**Excerpted text:**
Building a Secure Rust IoT Gateway: From Edge to Cloud

Published Oct 21, 202510 min read0 comments

Building a Secure Rust IoT Gateway: From Edge to Cloud

Abstract

This blog post presents the architecture and design principles behind a secure IoT gateway written in Rust. The system connects a STM32-based edge devices to a cloud analytics using MQTT, SQLite WAL persistence, OpenTelemetry traces, and Prometheus metrics. It explores how reliability, observability, and security can be built in from day one - with insights drawn from real-world projects.

Introduction

IoT systems are easy to prototype — but scaling them securely and reliably is a different story. When devices go offline, messages get lost, or firmware updates fail, the cost can be massive. In this post, I’ll share how I built a secure Rust IoT Gateway that connects embedded devices (STM32) to the cloud — with reliability, observability, and security as first-class citizens. Along the way, I’ll also include anonymized examples and lessons learned from real-world projects.

Background - The Design Philosophy

Inspired by the concept of architectural perspectives from Rozanski and Woods [1] - such as security, performance & scalability, availability and resilience perspective - I approach IoT gateway design with a similar mindset. To achieve production-grade quality and meet customer expectations, I emphasize three guiding perspectives:

  • Reliability: Every message must survive network failures (WAL + retry logic).
  • Observability: Traces and metrics should explain what the system is doing.
  • Security: From device authentication to encrypted telemetry and hardening.

These perspectives shape how I structure IoT systems end-to-end - from embedded devices at the edge, through the gateway layer, to the analytics and monitoring systems in the cloud.

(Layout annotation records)
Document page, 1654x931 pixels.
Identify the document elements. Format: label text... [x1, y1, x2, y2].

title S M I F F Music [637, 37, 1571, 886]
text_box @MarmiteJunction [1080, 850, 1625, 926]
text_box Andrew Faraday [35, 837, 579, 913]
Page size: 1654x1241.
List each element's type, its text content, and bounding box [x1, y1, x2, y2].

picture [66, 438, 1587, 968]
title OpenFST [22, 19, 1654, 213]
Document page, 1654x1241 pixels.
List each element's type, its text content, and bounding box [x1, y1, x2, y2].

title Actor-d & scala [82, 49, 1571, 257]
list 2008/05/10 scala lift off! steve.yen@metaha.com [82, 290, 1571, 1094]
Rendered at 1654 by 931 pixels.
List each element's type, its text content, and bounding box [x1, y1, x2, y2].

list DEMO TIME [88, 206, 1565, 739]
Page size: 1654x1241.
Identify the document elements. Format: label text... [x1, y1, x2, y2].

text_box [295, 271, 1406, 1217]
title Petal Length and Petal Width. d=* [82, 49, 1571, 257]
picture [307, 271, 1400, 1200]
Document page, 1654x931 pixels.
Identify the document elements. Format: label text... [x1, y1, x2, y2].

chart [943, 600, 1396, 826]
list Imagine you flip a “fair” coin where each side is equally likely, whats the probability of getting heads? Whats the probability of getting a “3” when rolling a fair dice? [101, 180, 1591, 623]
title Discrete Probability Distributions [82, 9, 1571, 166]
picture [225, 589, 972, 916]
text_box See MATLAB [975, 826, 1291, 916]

**Task list:**
[A] In the Rust IoT gateway post, what does the text say lets every message survive network failures?
[B] Please copy the Rust IoT gateway post from "Inspired by the" to "in the cloud.".

**Outputs:**
[A] WAL plus retry logic.

[B]
Inspired by the concept of architectural perspectives from Rozanski and Woods [1] - such as security, performance & scalability, availability and resilience perspective - I approach IoT gateway design with a similar mindset. To achieve production-grade quality and meet customer expectations, I emphasize three guiding perspectives:

  • Reliability: Every message must survive network failures (WAL + retry logic).
  • Observability: Traces and metrics should explain what the system is doing.
  • Security: From device authentication to encrypted telemetry and hardening.

These perspectives shape how I structure IoT systems end-to-end - from embedded devices at the edge, through the gateway layer, to the analytics and monitoring systems in the cloud.